Song
- Genre: Folk

= The Earl of Aboyne (song) =

Song

The Earl of Aboyne, also known as "Peggy Irvine", is a folk song about an Earl of Aboyne who commits adultery – much to the dismay of his wife, the titular Peggy Irvine. The song is not based on any historic events, and consists of rather "confusing" events.

"[T]hough the first Earl of Aboyne was married to an Irvine," says American folklorist Kenneth S. Goldstein, "this ballad is not based on an actual occurrence."

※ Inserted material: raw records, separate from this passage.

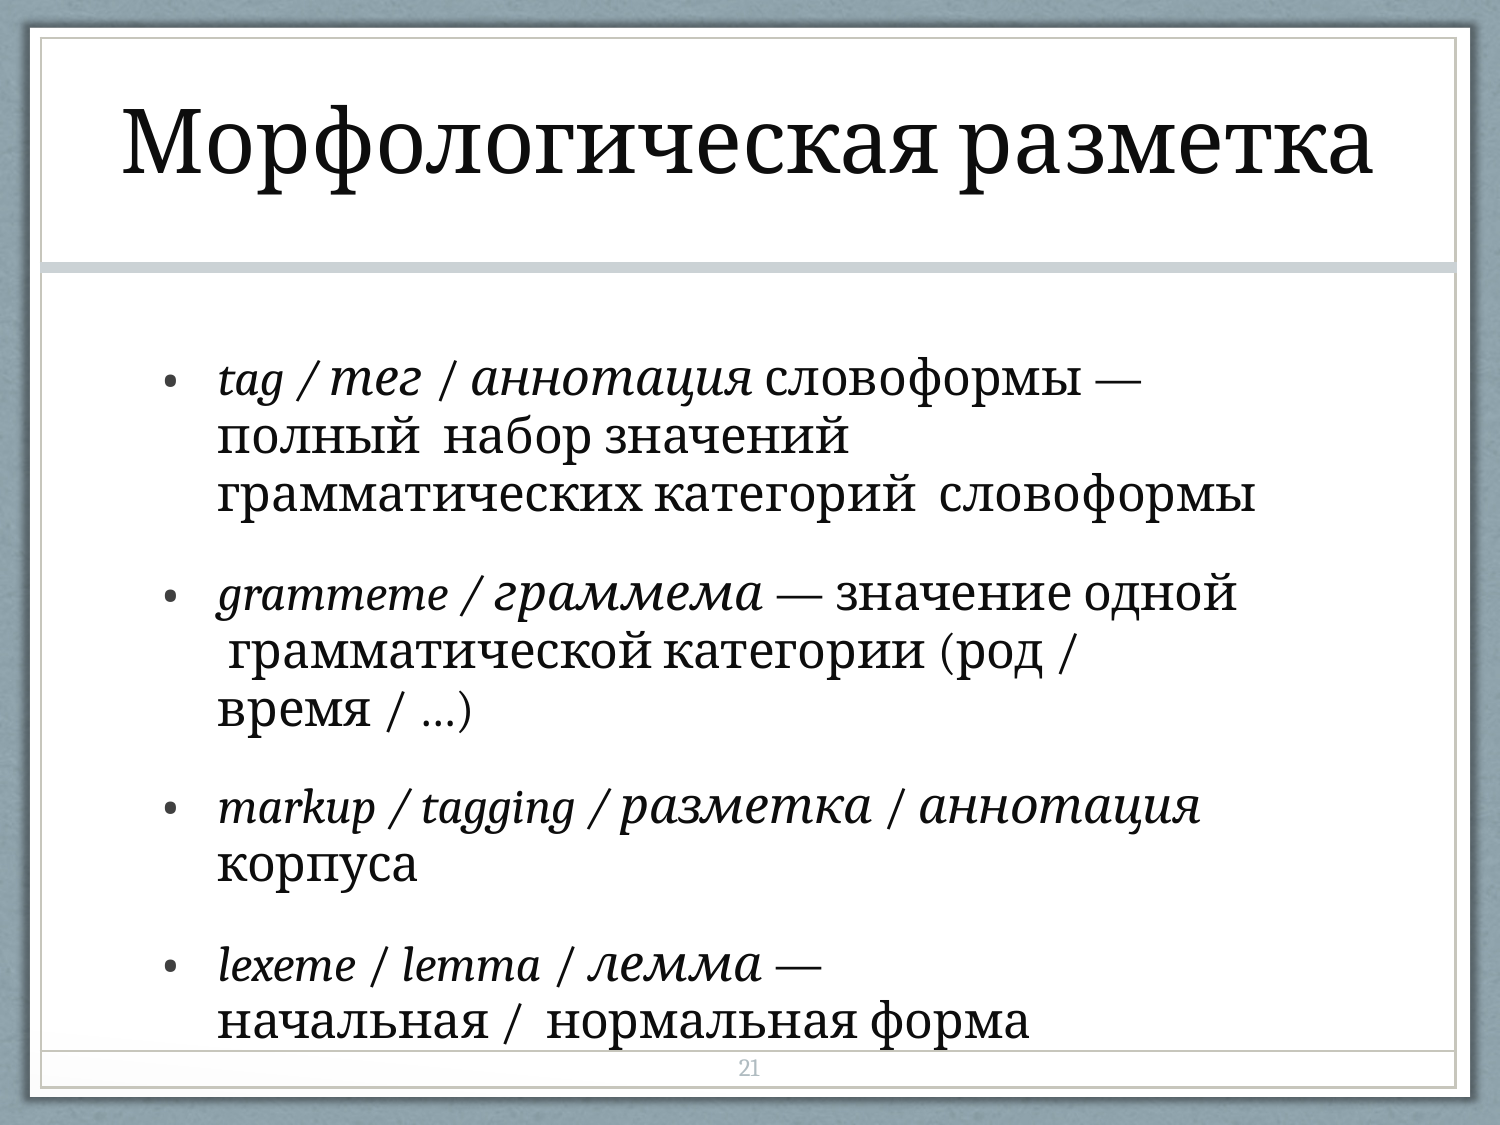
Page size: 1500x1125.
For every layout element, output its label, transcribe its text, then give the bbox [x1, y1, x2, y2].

table_cell 21 [42, 1052, 1454, 1086]
picture [0, 0, 1500, 1125]
table_header Морфологическая разметка [42, 39, 1454, 262]
table_cell tag / тег / аннотация словоформы — полный набор значений грамматических категорий словоформы grammeme / граммема — значение одной грамматической категории (род / время / …) markup / tagging / разметка / аннотация корпуса lexeme / lemma / лемма — начальная / нормальная форма [42, 273, 1454, 1050]
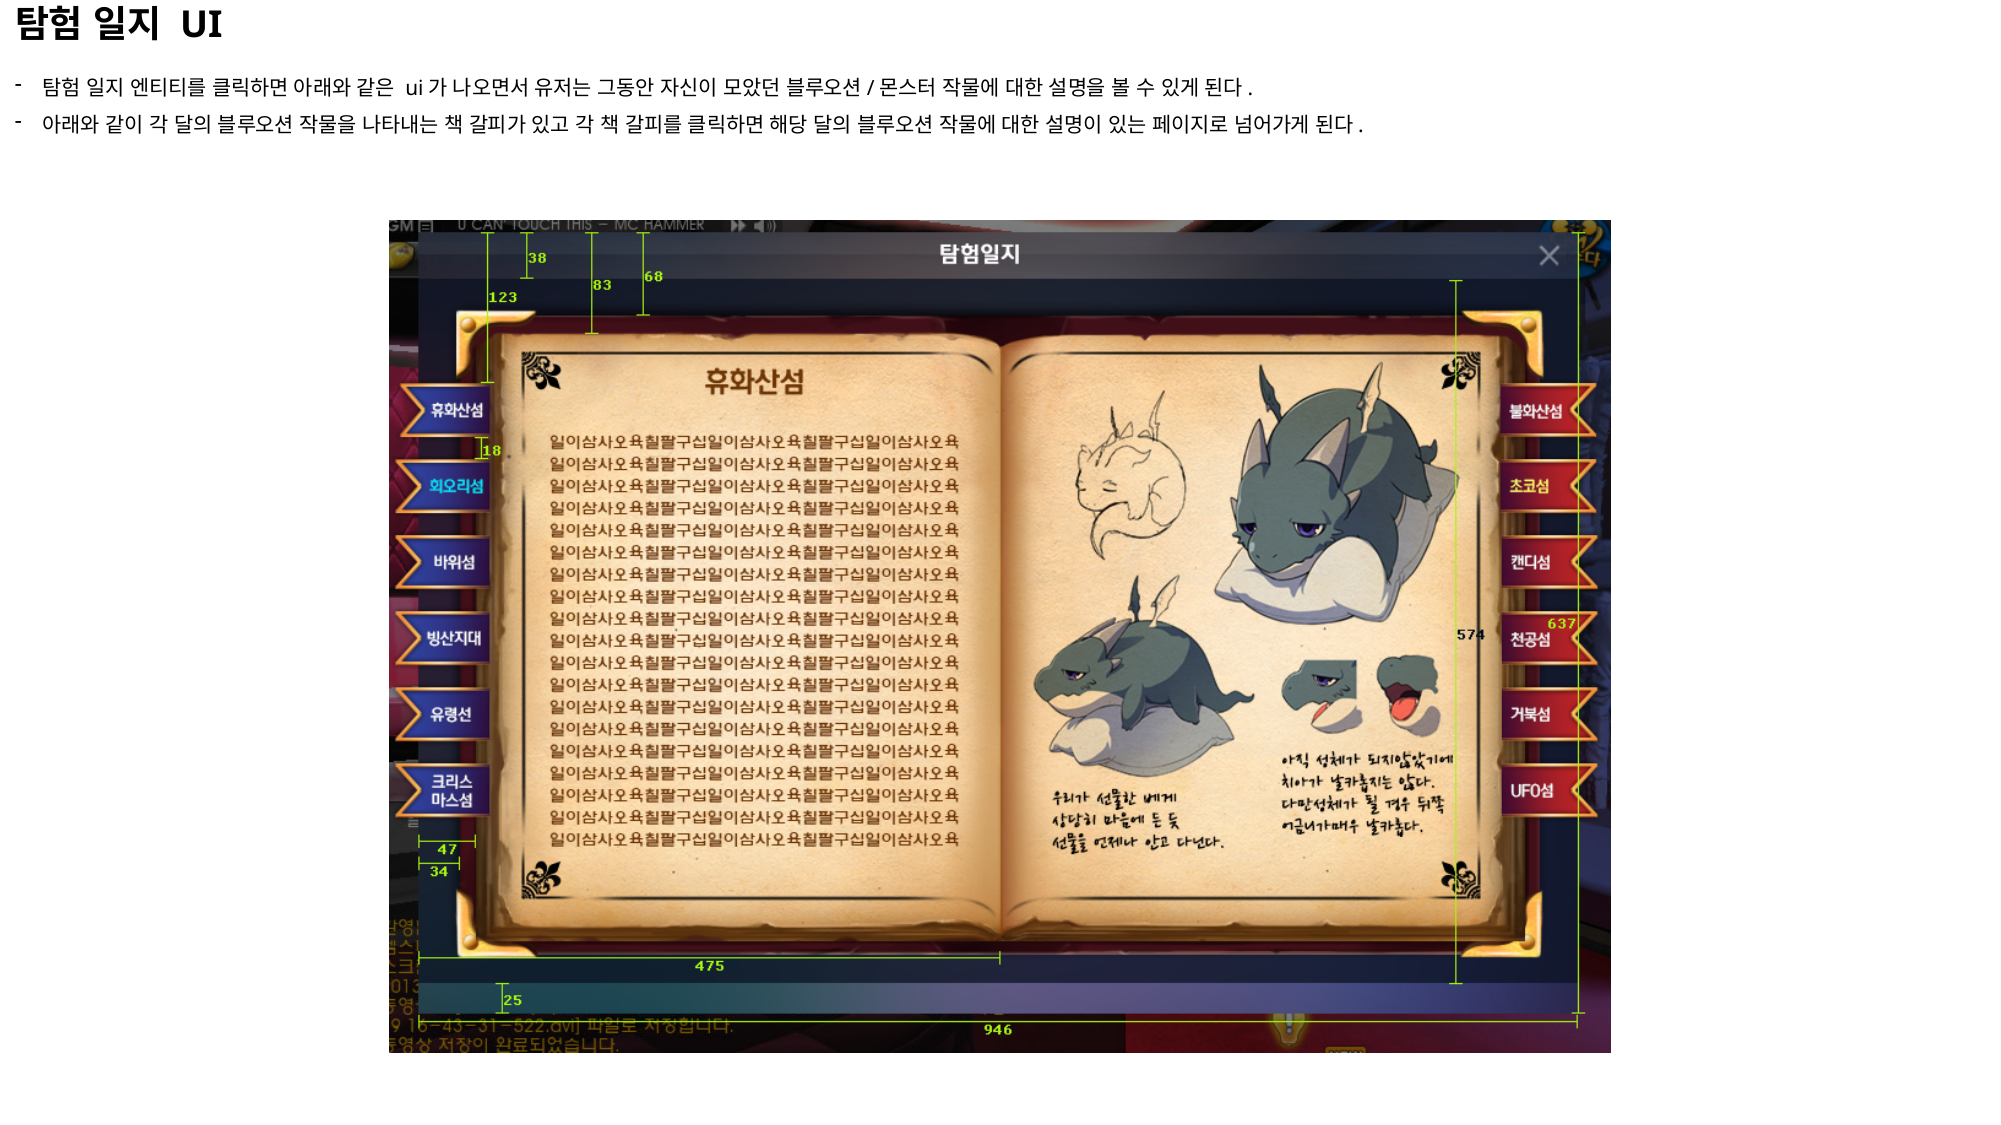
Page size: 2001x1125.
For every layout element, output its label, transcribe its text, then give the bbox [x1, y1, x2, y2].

The song has a Roud index number of 99. Additionally, it is Child ballad No. 235.

==Synopsis==
The Earl of Aboyne visits London, leaving his wife (Peggy Irvine or Peggy Ewan) behind; however, his wife hears that the Earl has been courting other women, so when the Earl returns, she puts on a show for him, disdaining him in the process. The Earl of Aboyne leaves once again, telling his wife not to join him. She then dies of heartbreak and the Earl is remorseful.

==Legacy==
- In 1956, folk singer Ewan MacColl included a cover of this song in his and A.L. Lloyd's Riverside anthology The English and Scottish Popular Ballads (The Child Ballads) Volume IV.

- In 1977, folk singer June Tabor included a cover of this song on her Topic album Ashes and Diamonds, accompanied by Nic Jones on the guitar and Jon Gillaspie on the synthesizer.